Now let’s take a closer look at the operations related to these two types of data.

## Tensor¶

### 1. create_tensor¶

Tensor is used to carry data in the framework, using create_tensor to create a Lod-Tensor variable of the specified the data type.

API reference : create_tensor

### 2. create_parameter¶

The neural network training process is a learning process for parameters. Fluid uses create_parameter to create a learnable parameter. The value of this parameter can be changed by the operator.

API reference : create_parameter

### 3. create_global_var¶

Fluid uses create_global_var to create a global tensor and this API allows you to specify the data type, shape, and value of the Tensor variable being created.

API reference : create_global_var

### 4. cast¶

Fluid uses cast to convert the data to the specified type.

API reference : cast

### 5.concat¶

Fluid uses concat to concatenate input data along a specified dimension.

API reference : concat

### 6. sums¶

Fluid uses sums to sum up the input data.

API reference : sums

### 7. fill_constant_batch_size_like¶

Fluid uses fill_constant_batch_size_like to create a Tensor with a specific shape, type, and batch_size. And the initial value of the Tensor can be specified as an arbitrary constant. The batch_size information is determined by the tensor’s input_dim_idx and output_dim_idx.

API reference : fill_constant_batch_size_like

### 8. fill_constant¶

Fluid uses fill_constant to create a Tensor with a specific shape and type. The initial value of this variable can be set via value.

API reference : fill_constant

### 9. assign¶

Fluid uses assign to duplicate a variable.

API reference : assign

### 10. argmin¶

Fluid uses argmin to calculate the index of the smallest element on the specified axis of Tensor.

API reference : argmin

### 11. argmax¶

Fluid uses argmax to calculate the index of the largest element on the specified axis of Tensor.

API reference : argmax

### 12. argsort¶

Fluid uses argsort to sort the input Tensor on the specified axis and it will return the sorted data variables and their corresponding index values.

API reference : argsort

### 13. ones¶

Fluid uses ones to create a Tensor of the specified size and data type with an initial value of 1.

API reference : ones

### 14. zeros¶

Fluid uses zeros to create a Tensor of the specified size and data type with an initial value of zero.

API reference : zeros

### 15. reverse¶

Fluid uses reverse to invert Tensor along the specified axis.

API reference : reverse

## LoD-Tensor¶

LoD-Tensor is very suitable for sequence data. For related knowledge, please read Tensor and LoD_Tensor .

### 1.create_lod_tensor¶

Fluid uses create_lod_tensor to create a LoD_Tensor with new hierarchical information based on a numpy array, a list, or an existing LoD_Tensor.
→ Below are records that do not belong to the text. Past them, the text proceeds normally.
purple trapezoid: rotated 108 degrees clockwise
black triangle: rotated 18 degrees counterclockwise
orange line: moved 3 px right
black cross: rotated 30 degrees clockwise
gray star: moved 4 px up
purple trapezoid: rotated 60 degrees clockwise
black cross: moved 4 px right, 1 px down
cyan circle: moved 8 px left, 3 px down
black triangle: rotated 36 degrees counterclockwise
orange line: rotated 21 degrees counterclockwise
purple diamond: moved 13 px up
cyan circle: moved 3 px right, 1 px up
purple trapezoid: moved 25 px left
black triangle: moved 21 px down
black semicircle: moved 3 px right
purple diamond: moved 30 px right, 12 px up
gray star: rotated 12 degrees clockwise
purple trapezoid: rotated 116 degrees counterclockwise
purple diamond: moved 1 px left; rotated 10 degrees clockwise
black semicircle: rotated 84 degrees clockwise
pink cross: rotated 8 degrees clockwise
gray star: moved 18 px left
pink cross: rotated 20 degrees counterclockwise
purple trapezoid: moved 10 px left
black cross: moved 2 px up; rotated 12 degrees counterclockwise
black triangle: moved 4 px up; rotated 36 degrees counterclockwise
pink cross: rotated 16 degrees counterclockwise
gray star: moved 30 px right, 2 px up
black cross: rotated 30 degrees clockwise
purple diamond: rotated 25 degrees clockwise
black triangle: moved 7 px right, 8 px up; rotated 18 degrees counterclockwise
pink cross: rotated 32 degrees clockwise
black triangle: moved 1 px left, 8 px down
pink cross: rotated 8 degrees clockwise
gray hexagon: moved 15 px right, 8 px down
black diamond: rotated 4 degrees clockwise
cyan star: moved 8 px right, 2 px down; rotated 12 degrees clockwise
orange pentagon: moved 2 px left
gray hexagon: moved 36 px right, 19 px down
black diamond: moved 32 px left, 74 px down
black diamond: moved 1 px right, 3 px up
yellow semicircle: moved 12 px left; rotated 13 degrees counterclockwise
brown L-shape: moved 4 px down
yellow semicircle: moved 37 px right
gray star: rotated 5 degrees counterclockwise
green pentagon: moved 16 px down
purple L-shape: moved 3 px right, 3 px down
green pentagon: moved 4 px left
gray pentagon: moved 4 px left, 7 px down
API reference : create_lod_tensor

### 2. create_random_int_lodtensor¶

Fluid uses create_random_int_lodtensor to create a LoD_Tensor composed of random integers.

API reference : create_random_int_lodtensor

### 3. reorder_lod_tensor_by_rank¶

Fluid uses reorder_lod_tensor_by_rank to reorder the sequence information of the input LoD_Tensor in the specified order.